The piercings adorn more and more mouths of adolescents and adults. These ornamentations, which are usually metallic, have a direct impact on oral health.
Anatomical structures such as the tongue, lips, cheeks, braces and uvula are the most common places where they can be placed, but whatever their placement this affects the state of teeth and gums .
The teeth are the most affected by the presence of oral piercings. Trauma and dental fractures are caused by the habit of pushing and playing with the decoration or slope against the teeth through the tongue or lips. They are also caused naturally by the fact of having this foreign object in the oral cavity and by the performance of everyday actions in the area (eating, drinking, talking, etc.).
The most frequent injuries are fractures, abrasions, fissures, detachments of enamel spicules and pain. One of the problems derived from the abrasion and detachment of spicules is a greater sensitivity of the tooth when cold or sweet substances are ingested.
Among all types of piercings, those that are placed on the tongue (known as barbells) are more likely to create some type of dental injury, especially in the area of the molars and lower incisors, compared to labial piercings.
Regarding the periodontal lesions derived from a buckle piercing, 64.3% of cases are due to the use of tongue piercings and 35.7% to those placed on the lower lip.
These alterations are usually originated by the repeated action of the metallic ornamentation against the periodontium, which causes a gingival recession (in a mild, moderate or severe degree) or a trauma in the neighboring tissues. It is also possible that the piercings cause an accumulation of bacterial plaque.
According to a study carried out by researchers at the Rey Juan Carlos University (URJC) on the most frequent hard tissue injuries, we found the fissure in the first place (96.5%). Next in number of incidents the abrasions (10.3%) and finally the pigmentations (3.5%) in the teeth.

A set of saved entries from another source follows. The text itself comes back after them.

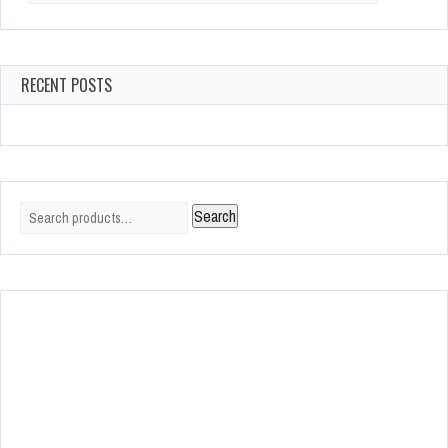
RECENT POSTS
Search
Search
for:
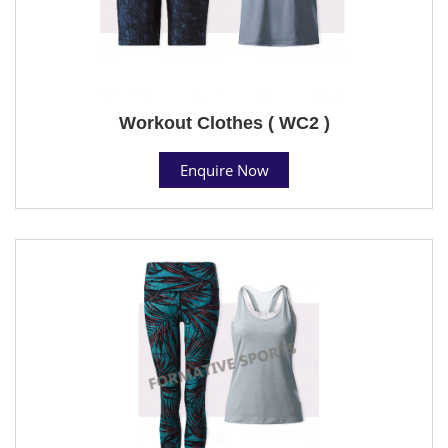
Workout Clothes ( WC2 )
Enquire Now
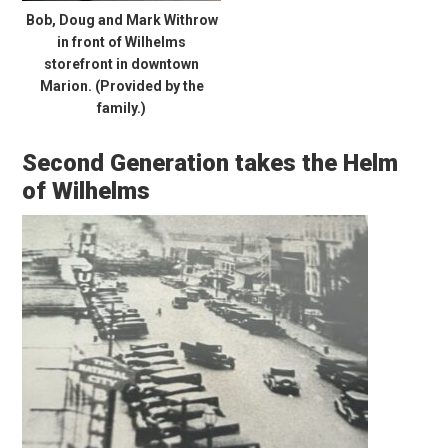
Bob, Doug and Mark Withrow
in front of Wilhelms
storefront in downtown
Marion. (Provided by the
family.)
Second Generation takes the Helm
of Wilhelms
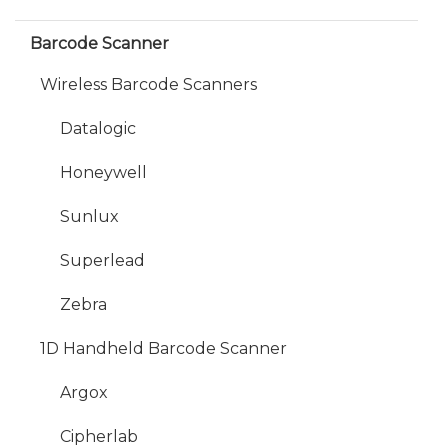
Barcode Scanner
Wireless Barcode Scanners
Datalogic
Honeywell
Sunlux
Superlead
Zebra
1D Handheld Barcode Scanner
Argox
Cipherlab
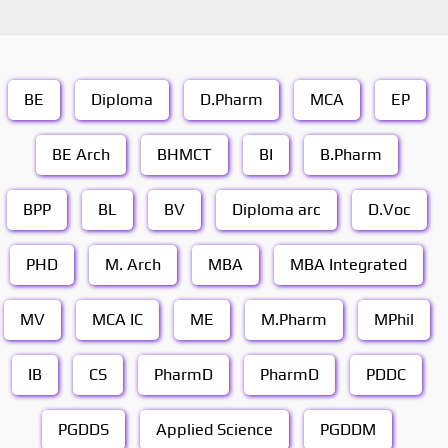
BE
Diploma
D.Pharm
MCA
EP
BE Arch
BHMCT
BI
B.Pharm
BPP
BL
BV
Diploma arc
D.Voc
PHD
M. Arch
MBA
MBA Integrated
MV
MCA IC
ME
M.Pharm
MPhil
IB
CS
PharmD
PharmD
PDDC
PGDDS
Applied Science
PGDDM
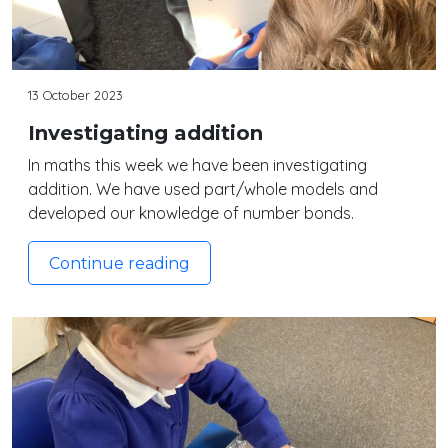
13 October 2023
Investigating addition
In maths this week we have been investigating
addition. We have used part/whole models and
developed our knowledge of number bonds.
Continue reading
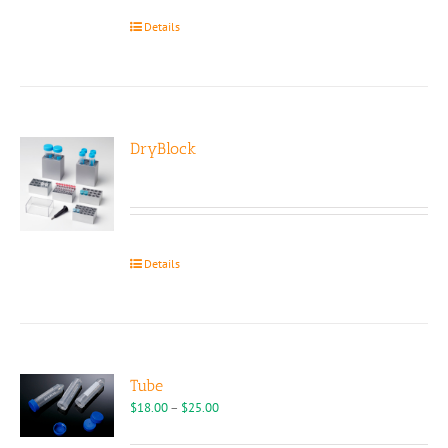
the
Details
product
page
DryBlock
Details
Tube
Price
$
18.00
–
$
25.00
range:
$18.00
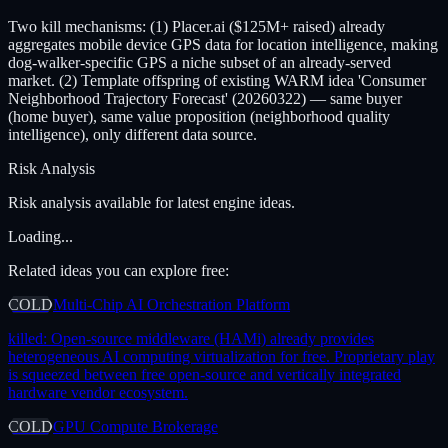
Two kill mechanisms: (1) Placer.ai ($125M+ raised) already
aggregates mobile device GPS data for location intelligence, making
dog-walker-specific GPS a niche subset of an already-served
market. (2) Template offspring of existing WARM idea 'Consumer
Neighborhood Trajectory Forecast' (20260322) — same buyer
(home buyer), same value proposition (neighborhood quality
intelligence), only different data source.
Risk Analysis
Risk analysis available for latest engine ideas.
Loading...
Related ideas you can explore free:
COLD
Multi-Chip AI Orchestration Platform
killed:
Open-source middleware (HAMi) already provides
heterogeneous AI computing virtualization for free. Proprietary play
is squeezed between free open-source and vertically integrated
hardware vendor ecosystem.
COLD
GPU Compute Brokerage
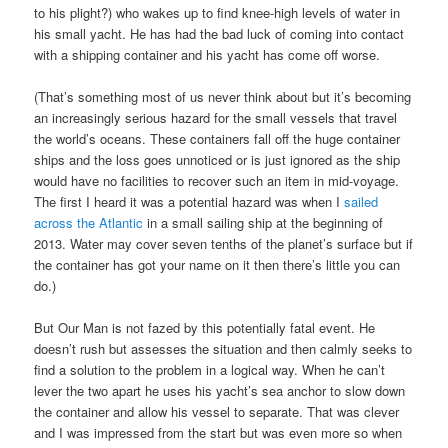
to his plight?) who wakes up to find knee-high levels of water in
his small yacht. He has had the bad luck of coming into contact
with a shipping container and his yacht has come off worse.
(That’s something most of us never think about but it’s becoming
an increasingly serious hazard for the small vessels that travel
the world’s oceans. These containers fall off the huge container
ships and the loss goes unnoticed or is just ignored as the ship
would have no facilities to recover such an item in mid-voyage.
The first I heard it was a potential hazard was when I
sailed
across the Atlantic
in a small sailing ship at the beginning of
2013. Water may cover seven tenths of the planet’s surface but if
the container has got your name on it then there’s little you can
do.)
But Our Man is not fazed by this potentially fatal event. He
doesn’t rush but assesses the situation and then calmly seeks to
find a solution to the problem in a logical way. When he can’t
lever the two apart he uses his yacht’s sea anchor to slow down
the container and allow his vessel to separate. That was clever
and I was impressed from the start but was even more so when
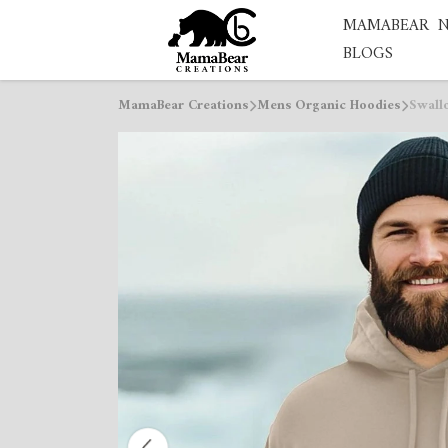
MAMABEAR
BLOGS
MamaBear Creations
Mens Organic Hoodies
Swall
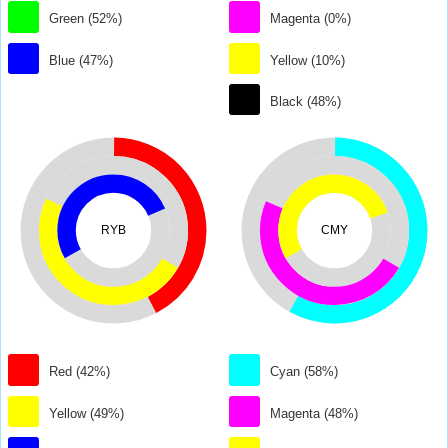
Green (52%)
Magenta (0%)
Blue (47%)
Yellow (10%)
Black (48%)
RYB
CMY
Red (42%)
Cyan (58%)
Yellow (49%)
Magenta (48%)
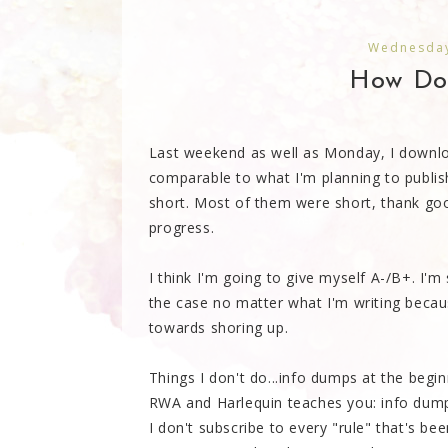
Wednesday
How Do 
Last weekend as well as Monday, I down
comparable to what I'm planning to publish.
short. Most of them were short, thank goo
progress.
I think I'm going to give myself A-/B+. I'm s
the case no matter what I'm writing becau
towards shoring up.
Things I don't do...info dumps at the begi
RWA and Harlequin teaches you: info dump
I don't subscribe to every "rule" that's be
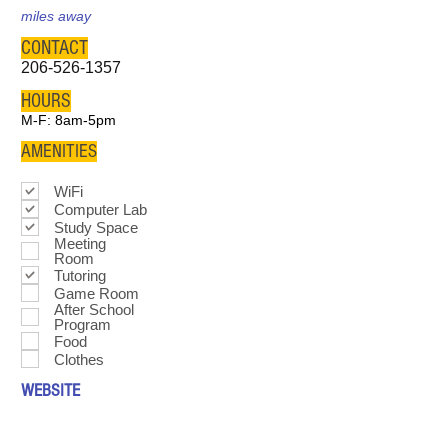
miles away
CONTACT
206-526-1357
HOURS
M-F: 8am-5pm
AMENITIES
WiFi
Computer Lab
Study Space
Meeting
Room
Tutoring
Game Room
After School
Program
Food
Clothes
WEBSITE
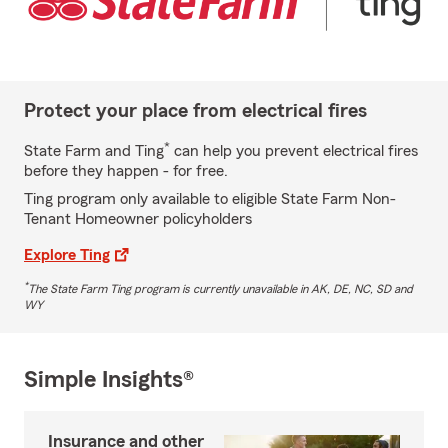
Protect your place from electrical fires
*
State Farm and Ting
can help you prevent electrical fires
before they happen - for free.
Ting program only available to eligible State Farm Non-
Tenant Homeowner policyholders
Explore Ting
*
The State Farm Ting program is currently unavailable in AK, DE, NC, SD and
WY
Simple Insights®
Insurance and other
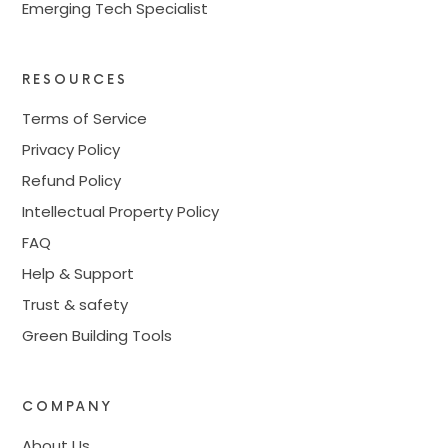
Emerging Tech Specialist
RESOURCES
Terms of Service
Privacy Policy
Refund Policy
Intellectual Property Policy
FAQ
Help & Support
Trust & safety
Green Building Tools
COMPANY
About Us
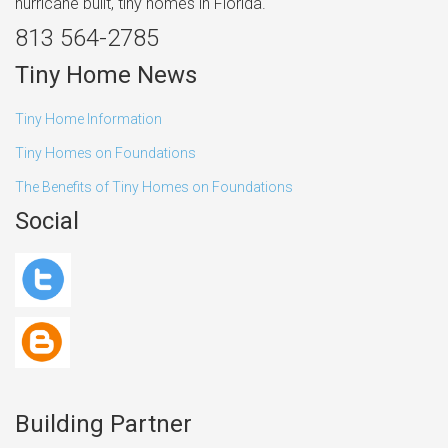
hurricane built, tiny homes in Florida.
813 564-2785
Tiny Home News
Tiny Home Information
Tiny Homes on Foundations
The Benefits of Tiny Homes on Foundations
Social
Building Partner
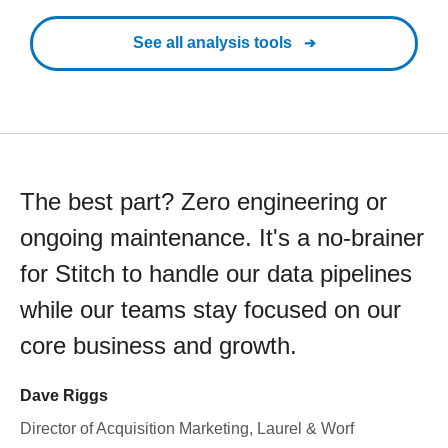
See all analysis tools
The best part? Zero engineering or
ongoing maintenance. It's a no-brainer
for Stitch to handle our data pipelines
while our teams stay focused on our
core business and growth.
Dave Riggs
Director of Acquisition Marketing, Laurel & Worf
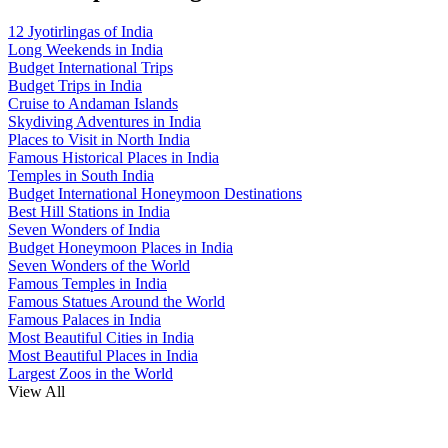
12 Jyotirlingas of India
Long Weekends in India
Budget International Trips
Budget Trips in India
Cruise to Andaman Islands
Skydiving Adventures in India
Places to Visit in North India
Famous Historical Places in India
Temples in South India
Budget International Honeymoon Destinations
Best Hill Stations in India
Seven Wonders of India
Budget Honeymoon Places in India
Seven Wonders of the World
Famous Temples in India
Famous Statues Around the World
Famous Palaces in India
Most Beautiful Cities in India
Most Beautiful Places in India
Largest Zoos in the World
View All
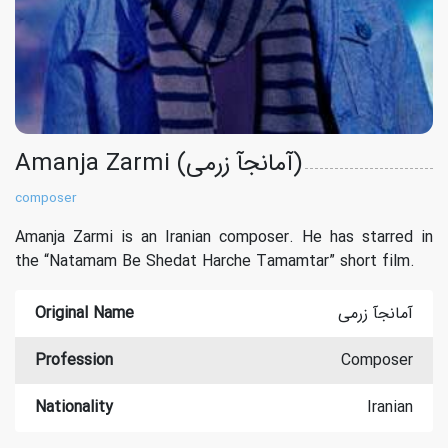
Amanja Zarmi (آمانجآ زرمی)
composer
Amanja Zarmi is an Iranian composer. He has starred in
the “Natamam Be Shedat Harche Tamamtar” short film.
Original Name
آمانجآ زرمی
Profession
Composer
Nationality
Iranian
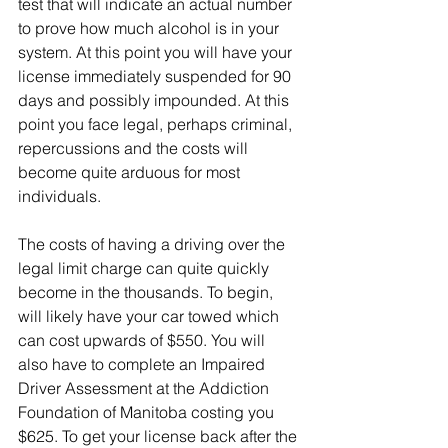
test that will indicate an actual number 
to prove how much alcohol is in your 
system. At this point you will have your 
license immediately suspended for 90 
days and possibly impounded. At this 
point you face legal, perhaps criminal, 
repercussions and the costs will 
become quite arduous for most 
individuals.
The costs of having a driving over the 
legal limit charge can quite quickly 
become in the thousands. To begin, 
will likely have your car towed which 
can cost upwards of $550. You will 
also have to complete an Impaired 
Driver Assessment at the Addiction 
Foundation of Manitoba costing you 
$625. To get your license back after the 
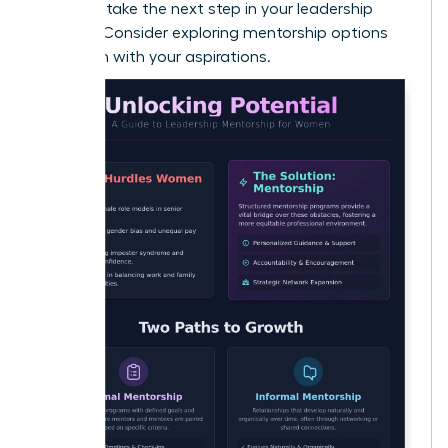
Ready to take the next step in your leadership
journey? Consider exploring
mentorship options
that align with your aspirations
.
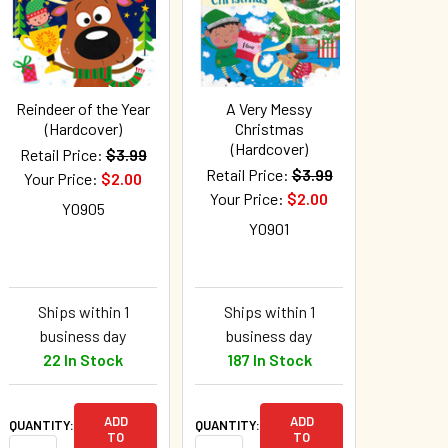
Reindeer of the Year
A Very Messy
(Hardcover)
Christmas
(Hardcover)
Retail Price:
$3.99
Retail Price:
$3.99
Your Price:
$2.00
Your Price:
$2.00
Y0905
Y0901
Ships within 1
Ships within 1
business day
business day
22 In Stock
187 In Stock
ADD
ADD
QUANTITY:
QUANTITY:
TO
TO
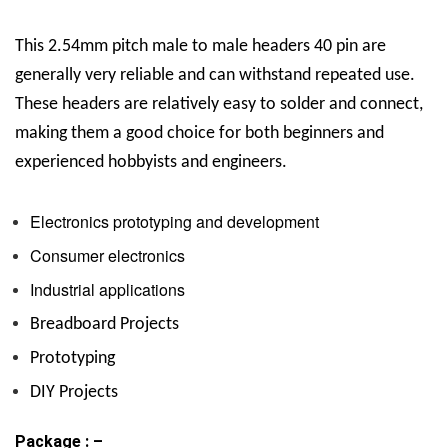
This
2.54mm pitch male to male headers 40 pin are
generally very reliable and can withstand repeated use.
These headers are relatively easy to solder and connect,
making them a good choice for both beginners and
experienced hobbyists and engineers.
Electronics prototyping and development
Consumer electronics
Industrial applications
Breadboard Projects
Prototyping
DIY Projects
Package : –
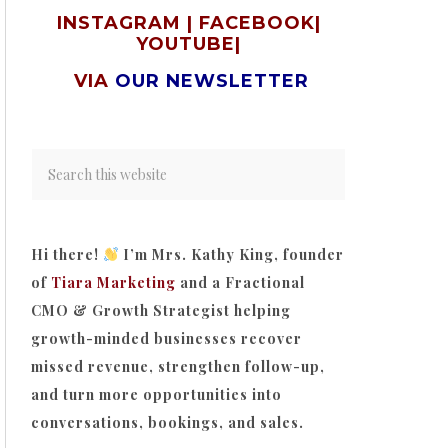
INSTAGRAM
|
FACEBOOK
|
YOUTUBE
|
VIA
OUR NEWSLETTER
Hi there!
I’m Mrs. Kathy King, founder
of
Tiara Marketing
and a Fractional
CMO & Growth Strategist helping
growth-minded businesses recover
missed revenue, strengthen follow-up,
and turn more opportunities into
conversations, bookings, and sales.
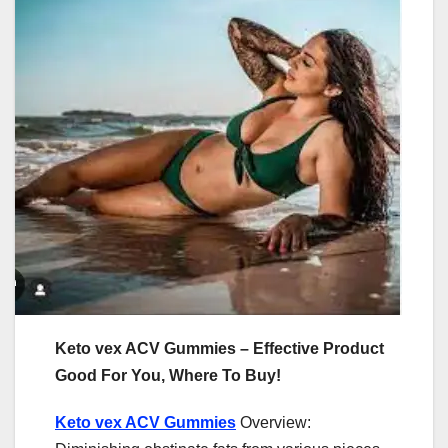
Keto vex ACV Gummies – Effective Product
Good For You, Where To Buy!
Keto vex ACV Gummies
Overview:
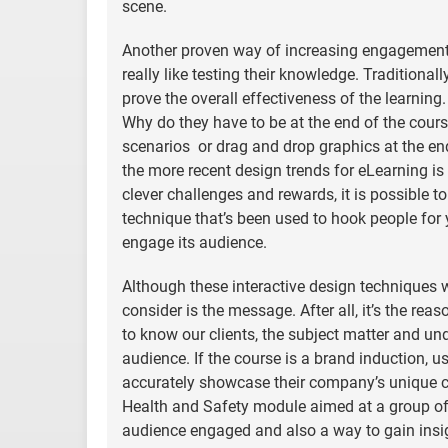
scene.
Another proven way of increasing engagement 
really like testing their knowledge. Traditiona
prove the overall effectiveness of the learnin
Why do they have to be at the end of the cours
scenarios or drag and drop graphics at the end 
the more recent design trends for eLearning is
clever challenges and rewards, it is possible 
technique that’s been used to hook people for 
engage its audience.
Although these interactive design techniques w
consider is the message. After all, it’s the rea
to know our clients, the subject matter and un
audience. If the course is a brand induction, u
accurately showcase their company’s unique cul
Health and Safety module aimed at a group of app
audience engaged and also a way to gain insigh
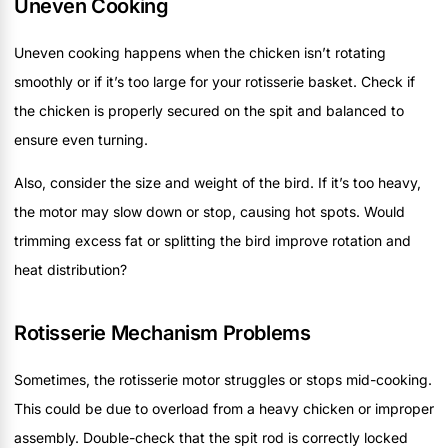
Uneven Cooking
Uneven cooking happens when the chicken isn’t rotating
smoothly or if it’s too large for your rotisserie basket. Check if
the chicken is properly secured on the spit and balanced to
ensure even turning.
Also, consider the size and weight of the bird. If it’s too heavy,
the motor may slow down or stop, causing hot spots. Would
trimming excess fat or splitting the bird improve rotation and
heat distribution?
Rotisserie Mechanism Problems
Sometimes, the rotisserie motor struggles or stops mid-cooking.
This could be due to overload from a heavy chicken or improper
assembly. Double-check that the spit rod is correctly locked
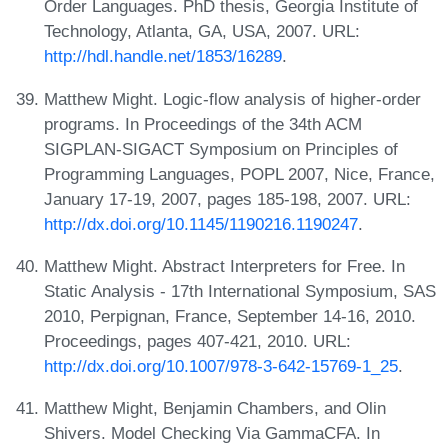
Order Languages. PhD thesis, Georgia Institute of
Technology, Atlanta, GA, USA, 2007. URL:
http://hdl.handle.net/1853/16289
.
Matthew Might. Logic-flow analysis of higher-order
programs. In Proceedings of the 34th ACM
SIGPLAN-SIGACT Symposium on Principles of
Programming Languages, POPL 2007, Nice, France,
January 17-19, 2007, pages 185-198, 2007. URL:
http://dx.doi.org/10.1145/1190216.1190247
.
Matthew Might. Abstract Interpreters for Free. In
Static Analysis - 17th International Symposium, SAS
2010, Perpignan, France, September 14-16, 2010.
Proceedings, pages 407-421, 2010. URL:
http://dx.doi.org/10.1007/978-3-642-15769-1_25
.
Matthew Might, Benjamin Chambers, and Olin
Shivers. Model Checking Via GammaCFA. In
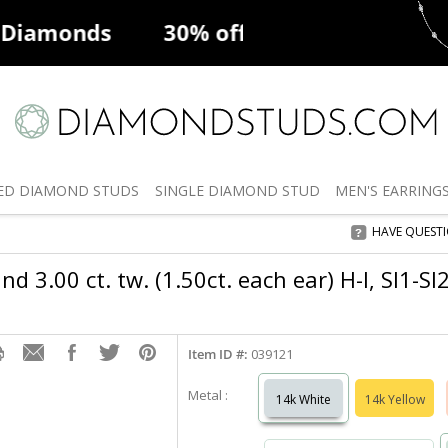
ff
Natural Diamonds
50% off
De
ED
DIAMOND STUDS
SINGLE
DIAMOND STUD
MEN'S
EARRING
HAVE QUEST
d 3.00 ct. tw. (1.50ct. each ear) H-I, SI1-S
Item ID #:
039121
Metal :
14k White
14k Yellow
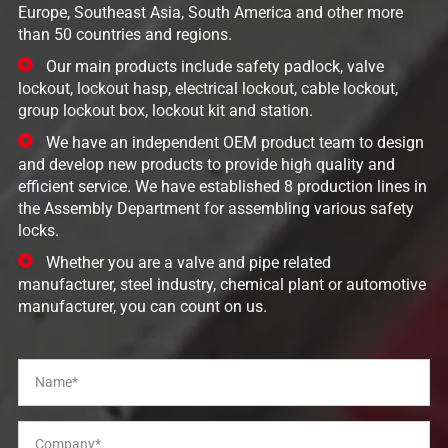
Europe, Southeast Asia, South America and other more
than 50 countries and regions.
Our main products include safety padlock, valve
lockout, lockout hasp, electrical lockout, cable lockout,
group lockout box, lockout kit and station.
We have an independent OEM product team to design
and develop new products to provide high quality and
efficient service. We have established 8 production lines in
the Assembly Department for assembling various safety
locks.
Whether you are a valve and pipe related
manufacturer, steel industry, chemical plant or automotive
manufacturer, you can count on us.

Among the most common injuries we also find damage to the soft parts of the mouth, such as the gums, the tongue and the rest of the oral cavity. The Dental Clinic of the Rey Juan Carlos University of Madrid, highlights that 85% of the subjects investigated have some damage in these areas of the mouth.
Among the soft tissue lesions that appeared in the sample, due to contact between the jewel and these areas, the imprint (72%) is the most repeated, followed by hair removal (15%), keloids, that is, the exaggerated growth of scar tissue (7%) and ulcer (6%).
If we talk about periodontal disease, the data are not very favorable for the carriers of piercings in the oral area: practically half of the carriers of these ornamentations (48.1%) suffer from this disease that affects the gums and the structure of support of the teeth. The researchers also point out that it increases in subjects who wear metal piercing and whose placement is extra oral.